Online betting tr​ebled​ compared with the 2010 event, with 60​ per cent​ of wagers made via mobile devices.

​The group said the most bet-on match was the final​​, with a million wagers and £10​m staked, as Germany beat Argentina.

The World Cup helped ​William Hill ​increase​ revenues by ​seven per cent​ to £805.2​m for the 26 weeks ​to July 1. Operating profit fell ​two per cent​ ​to​ £176.9​m, but this was better than expectations.

​​Both figures were slightly ahead of consensus forecasts.​

The decline reflected unfavourable results for the bookmaker, especially in the first quarter​ ​when bookmakers had to make big payouts on weekends when a number of favourites won, particularly in English Premier League football.​

Online sports betting revenue rose 41​ per cent​, while gaming turnover also saw double digit growth.​

​​William Hill is a major employer in Yorkshire with 3,000 staff, including 1,300 in Leeds, who are led by Terry Pattinson, the group trading director.

The city is home to William Hill’s retail, trading and IT operations.

​The group’s results were the first ​to be announced by new chief executive James Henderson ​who took over from Ralph Topping​ yesterday.

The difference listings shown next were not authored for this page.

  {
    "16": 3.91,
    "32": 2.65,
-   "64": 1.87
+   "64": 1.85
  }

Mr Topping​ spent 44 years at the company, six of them as ​chief executive.

​Mr ​Henderson has been with the company for 29 years​.​

He said his priorities ​a​re to grow the business internationally, develop its technology and profit from the increasing number of ways in which its customers can now bet.​

But the sector is coming under pressure from regulators.

Shares slipped earlier this year as bookies were hit with a surprise increase in gaming machine duty in the Budget.

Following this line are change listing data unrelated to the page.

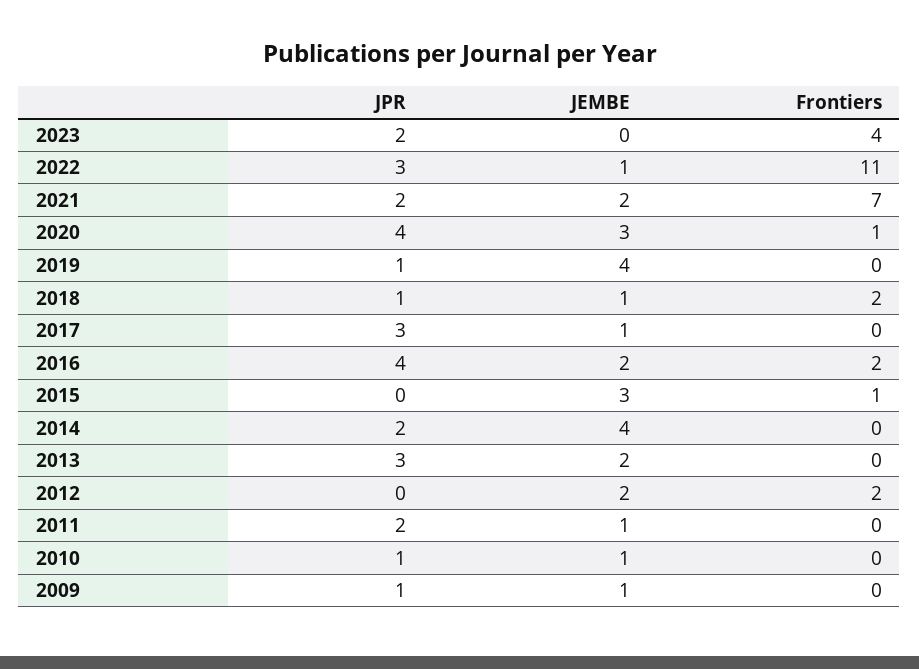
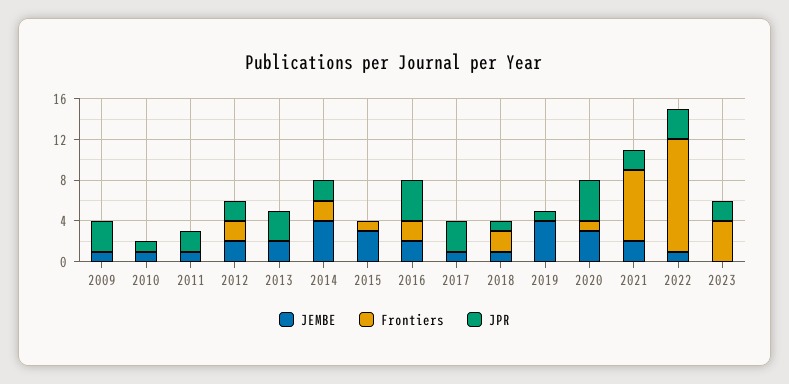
  {
    "JPR": {
      "2023": 2,
      "2022": 3,
      "2021": 2,
      "2020": 4,
      "2019": 1,
      "2018": 1,
      "2017": 3,
      "2016": 4,
      "2015": 0,
      "2014": 2,
      "2013": 3,
-     "2012": 0,
+     "2012": 2,
      "2011": 2,
      "2010": 1,
-     "2009": 1
+     "2009": 3
    },
    "JEMBE": {
      "2023": 0,
      "2022": 1,
      "2021": 2,
      "2020": 3,
      "2019": 4,
      "2018": 1,
      "2017": 1,
      "2016": 2,
      "2015": 3,
      "2014": 4,
      "2013": 2,
      "2012": 2,
      "2011": 1,
      "2010": 1,
      "2009": 1
    },
    "Frontiers": {
      "2023": 4,
      "2022": 11,
      "2021": 7,
      "2020": 1,
      "2019": 0,
      "2018": 2,
      "2017": 0,
      "2016": 2,
      "2015": 1,
-     "2014": 0,
+     "2014": 2,
      "2013": 0,
      "2012": 2,
      "2011": 0,
      "2010": 0,
      "2009": 0
    }
  }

Mr Henderson said diversifying strategy helped to mitigate the risk. The company said 52​ per cent​ of operating profits now come from digital channels.

A further 17​ per cent of revenues now come from international markets.

“I will be looking hard at how we can continue to create shareholder value in developing a focused but internationally orientated gambling group​,” said Mr Henderson.​

Mr Topping won plaudits for the group’s international expansion which has taken the company into Australia, the US, Spain and Italy and developing the online business.

​The​ expansion has ​helped William Hill stride clear of rival Ladbrokes to establish itself as the biggest company in the sector.

The industry is facing financial and regulatory pressures in Britain ​as the Government tightens​ controls on betting shops and increasing taxes on both online gambling and high stakes gaming machines.

​Analyst Greg Johnson at Shore Capital commented: “​The period was characterised by unfavourable sporting results, notably football in the online division, against especially tough comparatives masking significant underlying momentum online, further progress in Australia and stable trading in retail, with good momentum in machine play.”

Sheridan Admans, investment research manager at The Share Centre, said: “With James Henderson taking over as CEO there is some speculation that he will announce some tweaks to the strategy.

“This, along with the company’s confidence, providing sporting results work in its favour for the remainder of the financial year, and improving consumer confidence means we remain positive on the outlook for William Hill.”